Source passage Start Marker

Peter Strickland’s “The Duke of Burgundy” gets lost in more make-believe

The Duke of Burgundy

Having looked into the meta abyss with Berberian Sound Studio, writer-director Peter Strickland has shown himself unwilling to fully turn around and rejoin the oblivious masses. The bizarre world he creates in The Duke of Burgundy doesn’t spin out of comprehension quite like its predecessor, instead containing itself to the interactions between a pair of lesbian lovers who through their own volition slip away from reality by means of a dominance-submission roleplay until the master grows exhausted by her pretended malice. Strickland wrong-foots us immediately, portraying the sophisticated lepidopterist Cynthia (Sidse Babett Knudsen) as the cruel taskmaster ordering about a feckless Evelyn (Chiara D’Anna) until tiny cracks appear in her heartless facade. Cynthia starts by staring into space before her vanity. The she’s struggling into wigs and lingerie. When she has trouble staying in character, the ever patient Evelyn takes to gently nudging her back on track. The subtle reversals show how much influence Evelyn actually yields, and reveal the frayed ends of a relationship between two people who don’t fully understand one another.

Evelyn’s obsessions are made all the more stranger by Strickland’s decision to set the story in a world bereft of men. Where women are now not just at the center of, but completely make up, the intellectual and commercial cores of society, as exemplified by the scientific community the two belong to and the elegant saleswoman who makes a house call to them, Evelyn retreats from her own inherited empowerment, comfortable to carve out a place for herself beneath Cynthia, and possible everybody else. Over time it becomes harder to know when the two are following a script, but even before the two engage in what’s surely an unscripted argument, Evelyn seemingly intentionally makes a fool of herself at a seminar, rudely dismissing a valid question right before asking one of her own that proves totally pointless. For a person who appreciates the beauty of a creature that metamorphoses from ground-dwelling grub to magnificent flyer, she sure doesn’t seem to appreciate the irony of her own fetish.

Despite the eerie milieu and B-movie affectations, Strickland has fashioned a tender relationship drama, one that puts us in both women’s shoes, charging their love for one another with immense sexuality while at the same time confronting their immense fragility. You could call it exploitation if you want, but you couldn’t call it cheap. Strickland shows great respect for his two leads, both of whom are fantastic, and Knudsen in particular heartbreaking. Their casting is a masterstroke as well. Knudsen and D’Anna are perfectly suited to play their pretended roles, which makes it all the more interesting to see them play against type within the same movie.

Strickland continues to demonstrate his love of cinema with a production that emphatically synthesizes all that makes movies unique, turning in gorgeous scenery and cinematography with a haunting score supplied this time around by Cat’s Eyes. Thanks to his adoration for the minutiae of filmmaking, Strickland makes it easy to recognize and applaud the technical aspects of his own productions. It’s that kind of commitment that can take the softest, most unassuming sound in his latest movie – a polite knock at the door – and load it with the weight of the world.

Source passage End Marker
Recorded information Start Marker

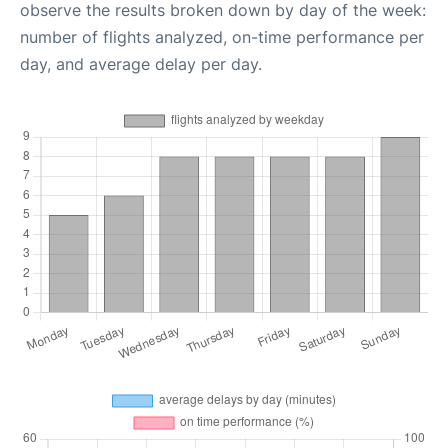
observe the results broken down by day of the week:
number of flights analyzed, on-time performance per
day, and average delay per day.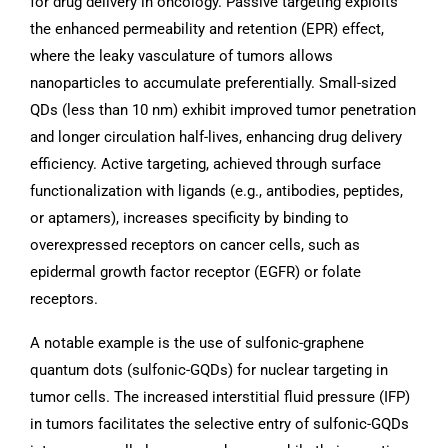
for drug delivery in oncology. Passive targeting exploits
the enhanced permeability and retention (EPR) effect,
where the leaky vasculature of tumors allows
nanoparticles to accumulate preferentially. Small-sized
QDs (less than 10 nm) exhibit improved tumor penetration
and longer circulation half-lives, enhancing drug delivery
efficiency. Active targeting, achieved through surface
functionalization with ligands (e.g., antibodies, peptides,
or aptamers), increases specificity by binding to
overexpressed receptors on cancer cells, such as
epidermal growth factor receptor (EGFR) or folate
receptors.
A notable example is the use of sulfonic-graphene
quantum dots (sulfonic-GQDs) for nuclear targeting in
tumor cells. The increased interstitial fluid pressure (IFP)
in tumors facilitates the selective entry of sulfonic-GQDs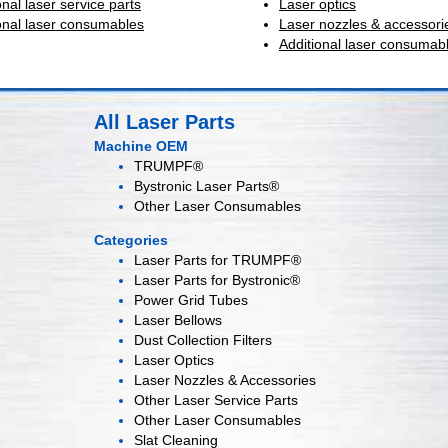
onal laser service parts
Laser optics
onal laser consumables
Laser nozzles & accessori
Additional laser consumab
All Laser Parts
Machine OEM
TRUMPF®
Bystronic Laser Parts®
Other Laser Consumables
Categories
Laser Parts for
TRUMPF®
Laser Parts for
Bystronic®
Power Grid
Tubes
Laser
Bellows
Dust Collection
Filters
Laser
Optics
Laser Nozzles &
Accessories
Other Laser
Service Parts
Other Laser
Consumables
Slat Cleaning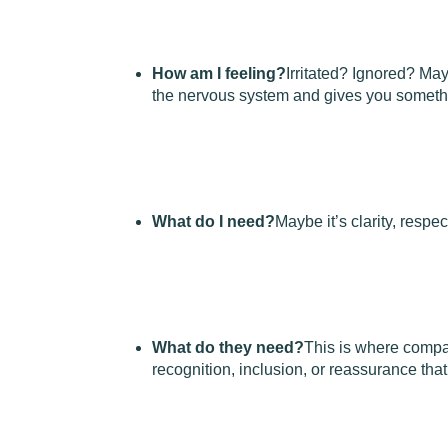
How am I feeling?
Irritated? Ignored? Ma
the nervous system and gives you somethi
What do I need?
Maybe it’s clarity, respec
What do they need?
This is where comp
recognition, inclusion, or reassurance that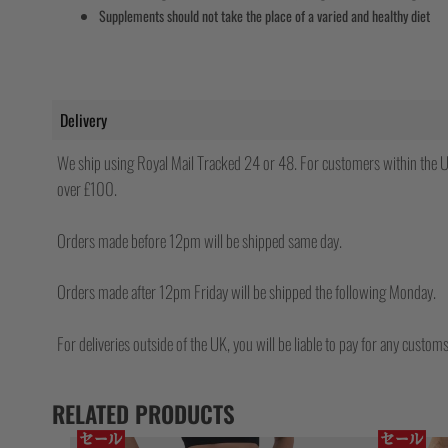
Supplements should not take the place of a varied and healthy diet
Delivery
We ship using Royal Mail Tracked 24 or 48. For customers within the UK
over £100.
Orders made before 12pm will be shipped same day.
Orders made after 12pm Friday will be shipped the following Monday.
For deliveries outside of the UK, you will be liable to pay for any custo
RELATED PRODUCTS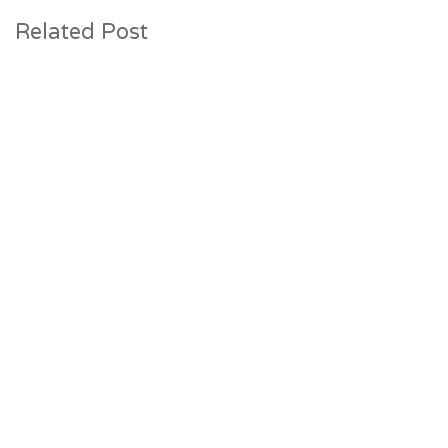
Related Post
31 July 2026
Construction Progresses at The Lake
House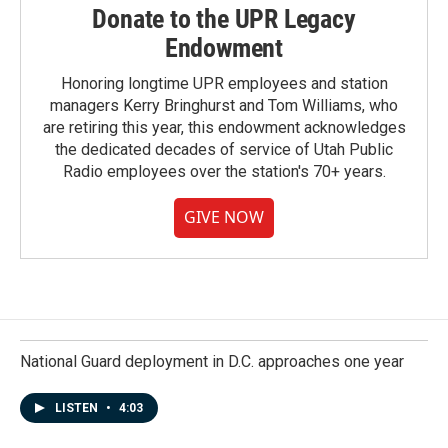
Donate to the UPR Legacy
Endowment
Honoring longtime UPR employees and station
managers Kerry Bringhurst and Tom Williams, who
are retiring this year, this endowment acknowledges
the dedicated decades of service of Utah Public
Radio employees over the station's 70+ years.
GIVE NOW
National Guard deployment in D.C. approaches one year
LISTEN
•
4:03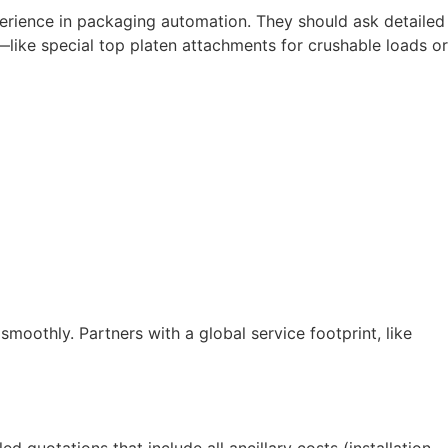
erience in packaging automation. They should ask detailed
—like special top platen attachments for crushable loads or
oothly. Partners with a global service footprint, like
 quotations that include all ancillary costs (installation,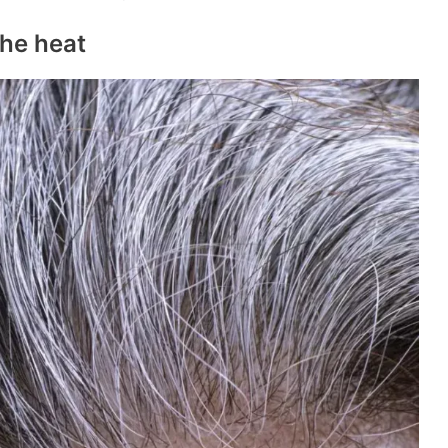
the heat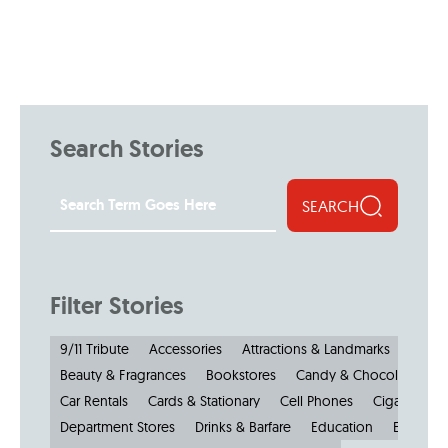
Search Stories
SEARCH
Filter Stories
9/11 Tribute
Accessories
Attractions & Landmarks
Beauty & Fragrances
Bookstores
Candy & Chocolate
Car Rentals
Cards & Stationary
Cell Phones
Cigars
Cl
Department Stores
Drinks & Barfare
Education
Electroni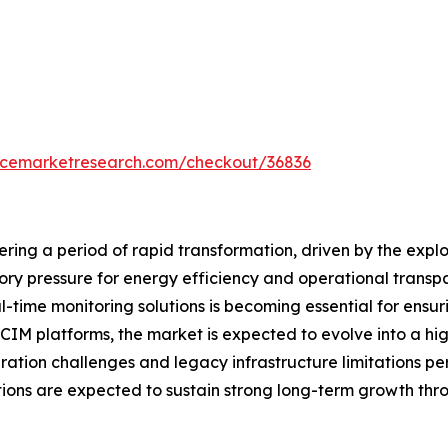
encemarketresearch.com/checkout/36836
ring a period of rapid transformation, driven by the expl
tory pressure for energy efficiency and operational tran
l-time monitoring solutions is becoming essential for ensurin
IM platforms, the market is expected to evolve into a hi
ation challenges and legacy infrastructure limitations per
tions are expected to sustain strong long-term growth thr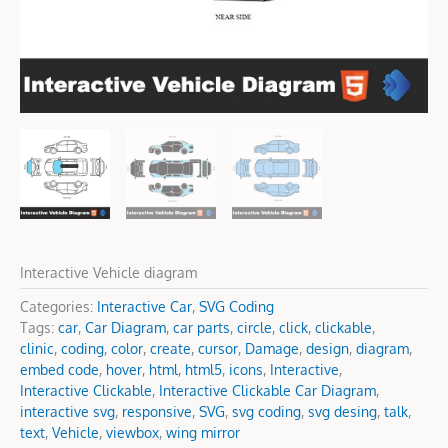
Interactive Vehicle diagram
Categories:
Interactive Car
,
SVG Coding
Tags:
car
,
Car Diagram
,
car parts
,
circle
,
click
,
clickable
,
clinic
,
coding
,
color
,
create
,
cursor
,
Damage
,
design
,
diagram
,
embed code
,
hover
,
html
,
html5
,
icons
,
Interactive
,
Interactive Clickable
,
Interactive Clickable Car Diagram
,
interactive svg
,
responsive
,
SVG
,
svg coding
,
svg desing
,
talk
,
text
,
Vehicle
,
viewbox
,
wing mirror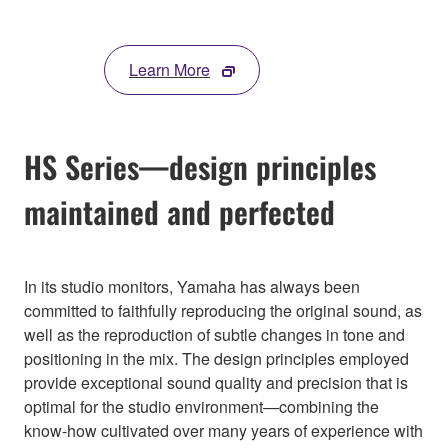
Learn More
HS Series—design principles
maintained and perfected
In its studio monitors, Yamaha has always been
committed to faithfully reproducing the original sound, as
well as the reproduction of subtle changes in tone and
positioning in the mix. The design principles employed
provide exceptional sound quality and precision that is
optimal for the studio environment—combining the
know-how cultivated over many years of experience with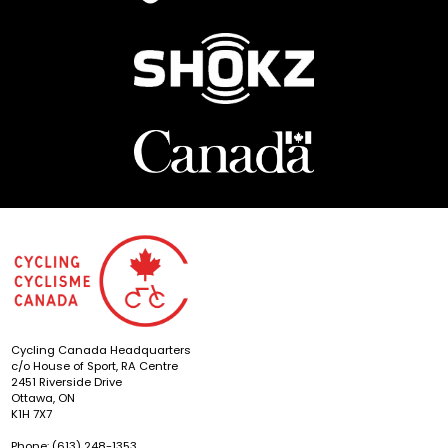
Cycling Canada Headquarters
c/o House of Sport, RA Centre
2451 Riverside Drive
Ottawa, ON
K1H 7X7
Phone: (613) 248-1353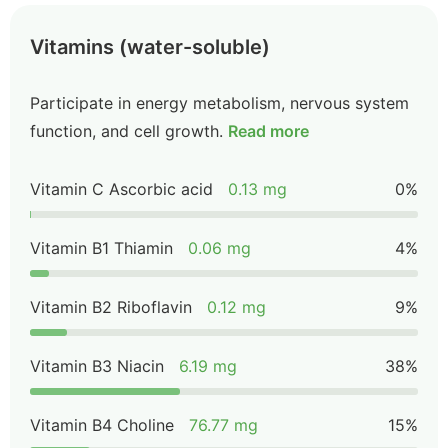
Vitamins (water-soluble)
Participate in energy metabolism, nervous system
function, and cell growth.
Read more
Vitamin C Ascorbic acid
0.13 mg
0%
Vitamin B1 Thiamin
0.06 mg
4%
Vitamin B2 Riboflavin
0.12 mg
9%
Vitamin B3 Niacin
6.19 mg
38%
Vitamin B4 Choline
76.77 mg
15%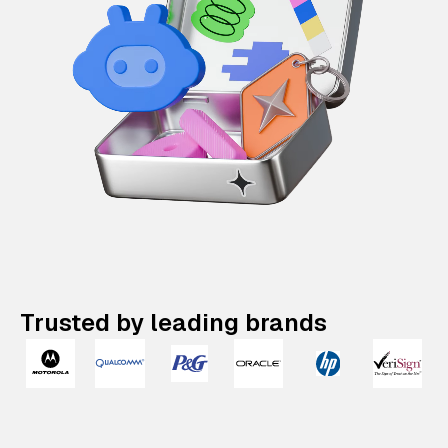
Trusted by leading brands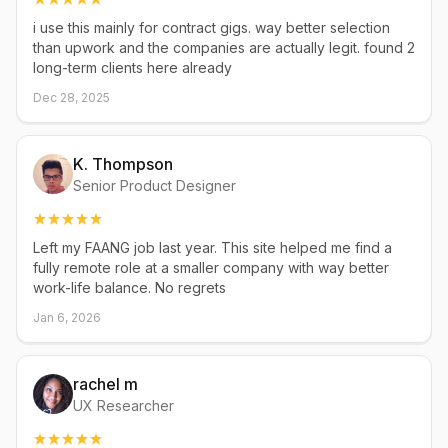
i use this mainly for contract gigs. way better selection
than upwork and the companies are actually legit. found 2
long-term clients here already
Dec 28, 2025
K. Thompson
Senior Product Designer
Left my FAANG job last year. This site helped me find a
fully remote role at a smaller company with way better
work-life balance. No regrets
Jan 6, 2026
rachel m
UX Researcher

Recorded information End Marker

- Instructions
(A) Echo the passage of The Duke of Burgundy review starting at "Despite the eerie milieu" and ending at "the same movie.".
(B) Answer these questions from The Duke of Burgundy review:
(i) Which actress plays Cynthia?
(ii) Who supplied the film's score?
(iii) What sound does the review say Strickland loads with the weight of the world?
Rely only on the review of The Duke of Burgundy.

- Expected results
(A)
Despite the eerie milieu and B-movie affectations, Strickland has fashioned a tender relationship drama, one that puts us in both women’s shoes, charging their love for one another with immense sexuality while at the same time confronting their immense fragility. You could call it exploitation if you want, but you couldn’t call it cheap. Strickland shows great respect for his two leads, both of whom are fantastic, and Knudsen in particular heartbreaking. Their casting is a masterstroke as well. Knudsen and D’Anna are perfectly suited to play their pretended roles, which makes it all the more interesting to see them play against type within the same movie.

(B)
(i) Sidse Babett Knudsen
(ii) Cat's Eyes
(iii) A polite knock at the door